Irak: trente ans plus tard
Le récent voyage du pape François en Irak a remis sur le devant de la scène ce pays et sa situation. Il y a vingt ans déjà, en 2001, les États-Unis dénonçaient l’Irak de Saddam Hussein comme faisant partie de « l’axe du mal » qui devait être annihilé. Humiliés par les attentats de septembre, les États-Unis se cherchaient un adversaire à combattre et à vaincre. Depuis l’intervention de 1991, il y a trente ans cette année, l’Irak était dans le collimateur de Washington. En 2001, Saddam Hussein sauva sa tête, les troupes américaines partant vers l’Afghanistan, où elles connurent l’amertume de l’enlisement.
Vingt ans plus tard, la situation à Kaboul et dans le reste du pays n’est guère meilleure que celle qu’elle était alors. Pour Saddam Hussein et son régime, le répit ne fut que de courte durée. En 2003, après avoir tenté de convaincre que l’Irak disposait d’armes de destructions massives, les États-Unis bombardaient le pays et tentaient de faire un regime change qui est très loin d’avoir porté ses promesses. L’Irak détruit s’enlisa dans le chaos, et avec lui le reste du Moyen-Orient. Puis ce furent les printemps arabes de 2011, il y a dix ans, l’émergence de l’État islamique, composé en partie de cadres sunnites de l’armée de Saddam Hussein, et l’expansion du djihad vers le nord de l’Afrique, puis le Sahel et dorénavant le golfe de Guinée et l’Afrique de l’Ouest.
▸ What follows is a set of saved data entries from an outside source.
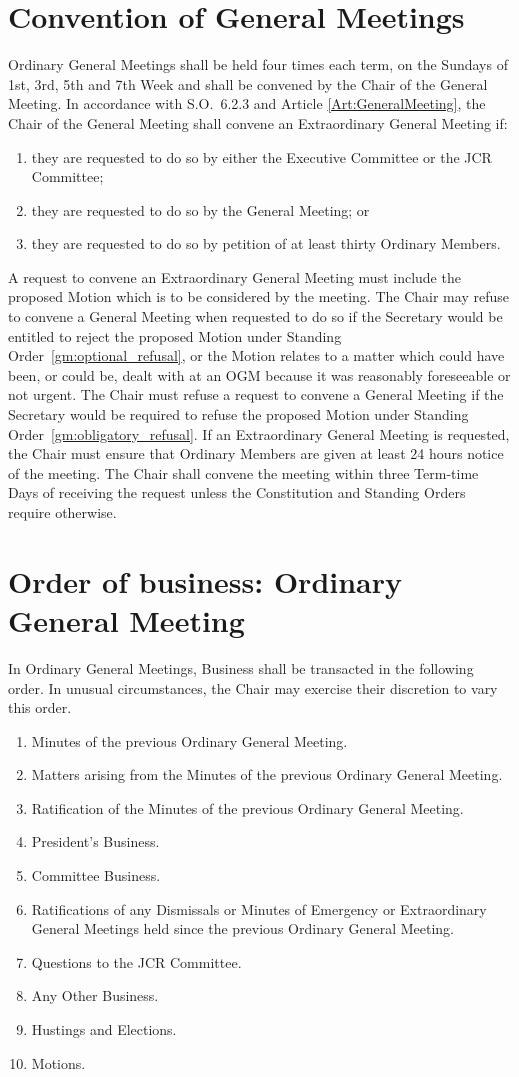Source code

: \section{Convention of General Meetings}
\npara Ordinary General Meetings shall be held four times each term, on the Sundays of 1st, 3rd, 5th and 7th Week and shall be convened by the Chair of the General Meeting.
\npara In accordance with S.O.~6.2.3 and Article \ref{Art:GeneralMeeting}, the Chair of the General Meeting shall convene an Extraordinary General Meeting if:
\begin{enumerate}
\item they are requested to do so by either the Executive Committee or the JCR Committee;
\item they are requested to do so by the General Meeting; or
\item they are requested to do so by petition of at least thirty Ordinary Members.
\end{enumerate}
\npara A request to convene an Extraordinary General Meeting must include the proposed Motion which is to be considered by the meeting.  The Chair may refuse to convene a General Meeting when requested to do so if the Secretary would be entitled to reject the proposed Motion under Standing Order~\ref{gm:optional_refusal}, or the Motion relates to a matter which could have been, or could be, dealt with at an OGM because it was reasonably foreseeable or not urgent. The Chair must refuse a request to convene a General Meeting if the Secretary would be required to refuse the proposed Motion under Standing Order~\ref{gm:obligatory_refusal}.
\npara If an Extraordinary General Meeting is requested, the Chair must ensure that Ordinary Members are given at least 24 hours notice of the meeting.  The Chair shall convene the meeting within three Term-time Days of receiving the request unless the Constitution and Standing Orders require otherwise.
\section{Order of business: Ordinary General Meeting}
\npara In Ordinary General Meetings, Business shall be transacted in the following order.  In unusual circumstances, the Chair may exercise their discretion to vary this order.
\begin{enumerate}
\item Minutes of the previous Ordinary General Meeting.
\item Matters arising from the Minutes of the previous Ordinary General Meeting.
\item Ratification of the Minutes of the previous Ordinary General Meeting.
\item President's Business.
\item Committee Business.
\item Ratifications of any Dismissals or Minutes of Emergency or Extraordinary General Meetings held since the previous Ordinary General Meeting.
\item Questions to the JCR Committee.
\item Any Other Business.
\item Hustings and Elections.
\item Motions.
\end{enumerate}

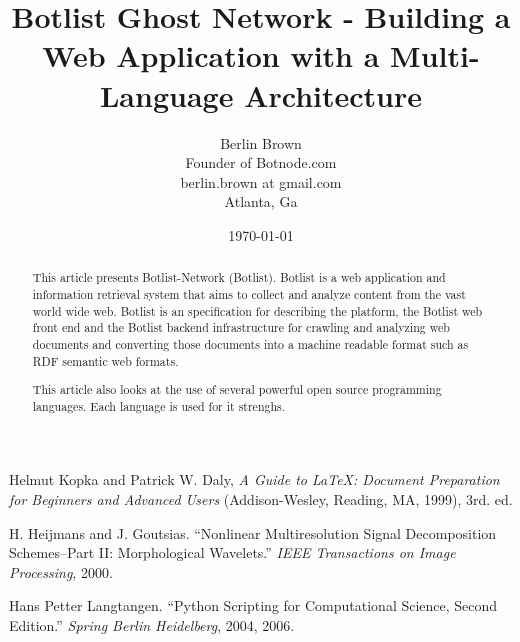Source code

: \documentclass[12pt]{report}
\begin{document}
\title{Botlist Ghost Network - Building a Web Application with a Multi-Language Architecture}

\author{Berlin Brown\\
  Founder of Botnode.com\\
  berlin.brown at gmail.com\\
  Atlanta, Ga\\
  \date{\today}}

\maketitle


\begin{abstract}
This article presents Botlist-Network (Botlist).  Botlist is a 
web application and information retrieval system that aims to collect
and analyze content from the vast world wide web.  Botlist is an specification
for describing the platform, the Botlist web front end and the Botlist backend
infrastructure for crawling and analyzing web documents and converting those
documents into a machine readable format such as RDF semantic web formats.

This article also looks at the use of several powerful open source programming
languages.  Each language is used for it strenghs.
\end{abstract}

\tableofcontents












\begin{thebibliography}{99}

Helmut Kopka and Patrick W. Daly, \textsl{A Guide to
\LaTeX: Document Preparation for Beginners and Advanced Users} (Addison-Wesley, Reading, MA, 1999), 3rd. ed.

H. Heijmans and J. Goutsias. 
  ``Nonlinear Multiresolution Signal Decomposition Schemes--Part II: Morphological Wavelets.'' 
   \textsl{IEEE Transactions on Image Processing}, 2000.

Hans Petter Langtangen.
  ``Python Scripting for Computational Science, Second Edition.''
  \textsl{Spring Berlin Heidelberg}, 2004, 2006.

\end{thebibliography}
\end{document}
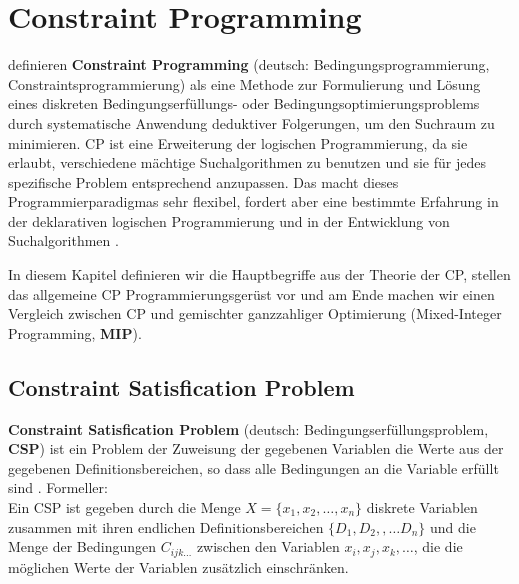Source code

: \chapter{Constraint Programming}
\label{sec:CP}

\cite{CPforScheduling} definieren {\bf Constraint Programming} (deutsch: Bedingungsprogrammierung, Constraintsprogrammierung) als eine Methode zur Formulierung und Lösung eines diskreten Bedingungserfüllungs- oder Bedingungsoptimierungsproblems durch systematische Anwendung deduktiver Folgerungen, um den Suchraum zu minimieren. CP ist eine Erweiterung der logischen Programmierung, da sie erlaubt,  verschiedene mächtige Suchalgorithmen zu benutzen und sie für jedes spezifische Problem entsprechend anzupassen. Das macht dieses Programmierparadigmas sehr flexibel, fordert aber eine bestimmte Erfahrung in der deklarativen logischen Programmierung und in der Entwicklung von Suchalgorithmen \citep[vgl][]{CPforScheduling}.

In diesem Kapitel definieren wir die Hauptbegriffe aus der Theorie der CP, stellen das allgemeine CP Programmierungsgerüst vor und am Ende machen wir einen Vergleich zwischen CP und gemischter ganzzahliger Optimierung (Mixed-Integer Programming, {\bf MIP}).

\section{Constraint Satisfication Problem}

{\bf Constraint Satisfication Problem} (deutsch: Bedingungserfüllungsproblem, {\bf CSP}) ist ein Problem der Zuweisung der gegebenen Variablen die Werte aus der gegebenen Definitionsbereichen, so dass alle Bedingungen an die Variable erfüllt sind \citep[vgl][]{CSP}. Formeller:\\
Ein CSP ist gegeben durch die Menge $X= \{ x_1,x_2,\dots, x_n\}$ diskrete Variablen zusammen mit ihren endlichen Definitionsbereichen $\{ D_1,D_2,,\dots D_n\}$ und die Menge der Bedingungen $C_{ijk\dots}$ zwischen den Variablen $x_i, x_j, x_k, \dots$, die die möglichen Werte der Variablen zusätzlich einschränken. 


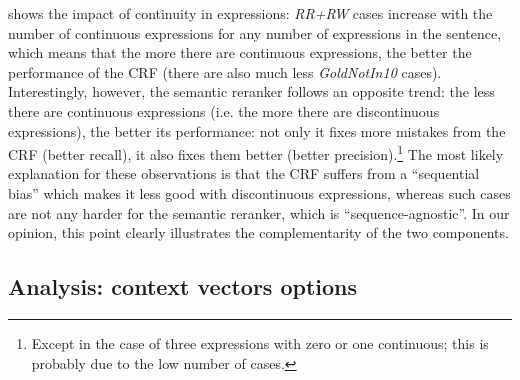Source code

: \documentclass[output=paper,modfonts,nonflat]{langsci/langscibook}
\begin{document}
 shows the impact of continuity in
expressions: {\em RR+RW} cases increase with the number of continuous
expressions for any number of expressions in the sentence, which means that the more
there are continuous expressions, the better the performance of the
CRF (there are also much less {\em GoldNotIn10} cases). Interestingly,
however, the semantic reranker follows an opposite trend: the less
there are continuous expressions (i.e. the more there are
discontinuous expressions), the better its performance: not only it
fixes more mistakes from the CRF (better recall), it also fixes them
better (better precision).\footnote{Except in the case of three
  expressions with zero or one continuous; this is probably due to the
  low number of cases.} The most likely explanation for these
observations is that the CRF suffers from a ``sequential bias'' which
makes it less good with discontinuous expressions, whereas such cases
are not any harder for the semantic reranker, which is
``sequence-agnostic''. In our opinion, this point clearly illustrates
the complementarity of the two components.



\subsection{Analysis: context vectors options}
\label{analysisContextOptions}
\end{document}

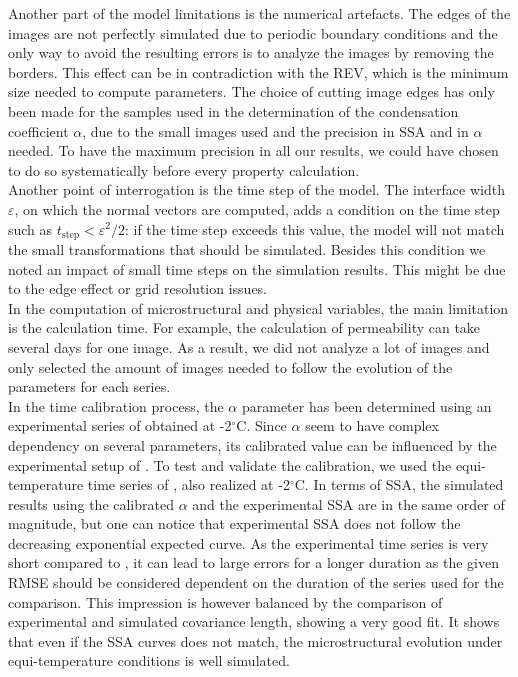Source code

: \documentclass[draft,ms]{agujournal2019}
\begin{document}
Another part of the model limitations is the numerical artefacts. The edges of the images are not perfectly simulated due to periodic boundary conditions and the only way to avoid the resulting errors is to analyze the images by removing the borders. This effect can be in contradiction with the REV, which is the minimum size needed to compute parameters. The choice of cutting image edges has only been made for the samples used in the determination of the condensation coefficient $\alpha$, due to the small images used and the precision in SSA and in $\alpha$ needed. To have the maximum precision in all our results, we could have chosen to do so systematically before every property calculation.\\

Another point of interrogation is the time step of the model. The interface width $\varepsilon$, on which the normal vectors are computed, adds a condition on the time step such as $t_{\mathrm{step}} < \varepsilon^2/2$: if the time step exceeds this value, the model will not match the small transformations that should be simulated. Besides this condition we noted an impact of small time steps on the simulation results. This might be due to the edge effect or grid resolution issues.\\

In the computation of microstructural and physical variables, the main limitation is the calculation time. For example, the calculation of permeability can take several days for one image. As a result, we did not analyze a lot of images and only selected the amount of images needed to follow the evolution of the parameters for each series.\\

In the time calibration process, the $\alpha$ parameter has been determined using an experimental series of  obtained at -2$^\circ$C. Since $\alpha$ seem to have complex dependency on several parameters, its calibrated value can be influenced by the experimental setup of . To test and validate the calibration, we used the equi-temperature time series of , also realized at -2$^\circ$C. In terms of SSA, the simulated results using the calibrated $\alpha$ and the experimental SSA are in the same order of magnitude, but one can notice that  experimental SSA does not follow the decreasing exponential expected curve. As the experimental time series is very short compared to , it can lead to large errors for a longer duration as the given RMSE should be considered dependent on the duration of the series used for the comparison. This impression is however balanced by the comparison of experimental and simulated covariance length, showing a very good fit. It shows that even if the SSA curves does not match, the microstructural evolution under equi-temperature conditions is well simulated.
\end{document}
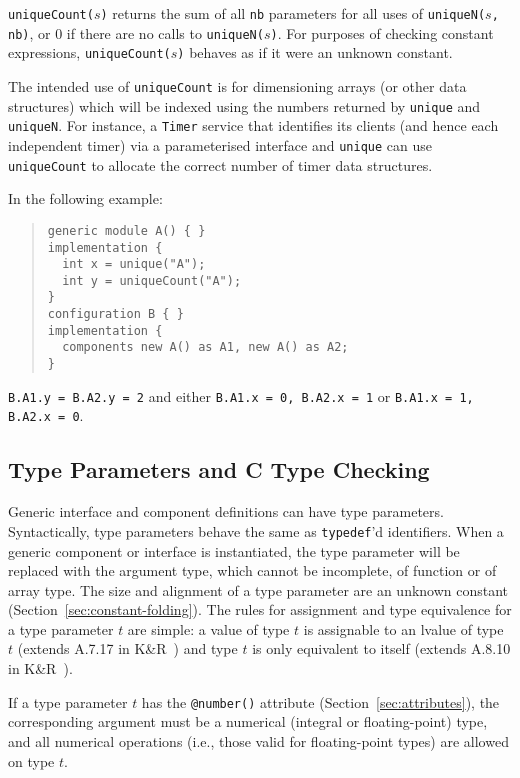 \documentclass[11pt,letterpaper]{article}
\newcommand{\kw}[1]{{\tt #1}}
\newcommand{\code}[1]{{\tt #1}}
\begin{document}
\begin{itemize}
\code{uniqueCount($s$)} returns the sum of all \code{nb} parameters
for all uses of \code{uniqueN($s$, nb)}, or 0 if there are no calls to
\code{uniqueN($s$)}. For purposes of checking constant expressions,
\code{uniqueCount($s$)} behaves as if it were an unknown constant.

The intended use of \code{uniqueCount} is for dimensioning arrays (or
other data structures) which will be indexed using the numbers
returned by \kw{unique} and \kw{uniqueN}. For instance, a \kw{Timer}
service that identifies its clients (and hence each independent timer)
via a parameterised interface and \kw{unique} can use \kw{uniqueCount}
to allocate the correct number of timer data structures.

\end{itemize}

In the following example:
\begin{quote}
\begin{verbatim}
generic module A() { }
implementation {
  int x = unique("A");
  int y = uniqueCount("A");
}
configuration B { }
implementation {
  components new A() as A1, new A() as A2;
}
\end{verbatim}
\end{quote}
\code{B.A1.y = B.A2.y = 2} and either \code{B.A1.x = 0, B.A2.x = 1} or
\code{B.A1.x = 1, B.A2.x = 0}.

\subsection{Type Parameters and C Type Checking}
\label{sec:type-parameters}

Generic interface and component definitions can have type
parameters. Syntactically, type parameters behave the same as \kw{typedef}'d
identifiers. When a generic component or interface is instantiated, the
type parameter will be replaced with the argument type, which cannot be
incomplete, of function or of array type. The size and alignment of a type
parameter are an unknown constant (Section~\ref{sec:constant-folding}).
The rules for assignment and type equivalence for a type parameter $t$ are
simple: a value of type $t$ is assignable to an lvalue of type $t$ (extends
A.7.17 in K\&R~\cite{kandr}) and type $t$ is only equivalent to itself (extends
A.8.10 in K\&R~\cite{kandr}).

If a type parameter $t$ has the \code{@number()} attribute
(Section~\ref{sec:attributes}), the corresponding argument must be a
numerical (integral or floating-point) type, and all numerical operations
(i.e., those valid for floating-point types) are allowed on type $t$.
\end{document}
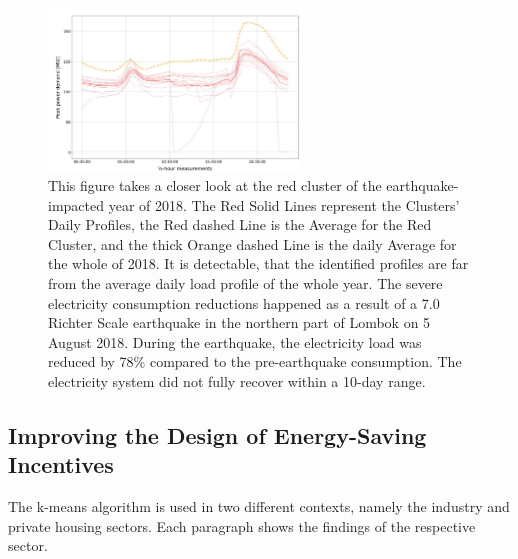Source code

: \begin{figure}[H]
    \centering
    \includegraphics[width=0.6\textwidth]{figures/jessen_ndImpactedClusters/jessen_ClusterTwo2018.png}
    \caption{This figure takes a closer look at the red cluster of the earthquake-impacted year of 2018.
    The Red Solid Lines represent the Clusters' Daily Profiles, the Red dashed Line is the Average for the Red Cluster, and the thick Orange dashed Line is the daily Average for the whole of 2018.
    It is detectable, that the identified profiles are far from the average daily load profile of the whole year.
    The severe electricity consumption reductions happened as a result of a 7.0 Richter Scale earthquake in the northern part of Lombok on 5 August 2018.
    During the earthquake, the electricity load was reduced by 78\% compared to the pre-earthquake consumption.
    The electricity system did not fully recover within a 10-day range.
    }
    \label{fig:clustering_results_2018_cluster_two}
\end{figure}

\subsection{Improving the Design of Energy-Saving Incentives}
\label{sec:improving_the_design_of_energy_saving_incentives}
The k-means algorithm is used in two different contexts, namely the industry and private housing sectors.
Each paragraph shows the findings of the respective sector.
Un nouveau monde, ancré dans l’ancien monde
Trente ans après la guerre du Golfe, l’histoire a à la fois beaucoup avancé et en même temps stagné. Avancé, car le Moyen-Orient n’est plus tout à fait le même. La question palestinienne est moins prégnante. Les accords d’Abraham entre les Émirats arabes unis et Israël ont réglé une partie des problèmes et, surtout, les générations ont changé. Le facteur temps est essentiel en géopolitique, et hélas pas assez pris en compte. Une génération, c’est environ 25 ans. Depuis 1991, c’est près de deux générations qui sont passées, ce qui est à la fois peu et considérable. Les dignitaires irakiens qui ont 40 ans aujourd’hui avaient dix ans à l’époque de la première guerre du Golfe, c’est-à-dire une éternité pour eux et presque un autre monde. Beaucoup de choses ont changé depuis cette année qui vit la disparition de l’URSS, l’hégémonie des États-Unis, leur hyperpuissance et même leur seule puissance. Nous sommes revenus désormais à un monde multipolaire, la Chine compte alors qu’elle pesait peu, et le réveil des cultures et des civilisations est manifeste, que ce soit avec le redressement de l’islamisme ou de l’indigénisme. Depuis la guerre du Golfe de 1991, c’est un autre monde qui a émergé et de nouvelles relations internationales qui le structurent ; mais un nouveau monde marqué par des permanences : celles des cultures, des religions, des peuples et de la défense des territoires.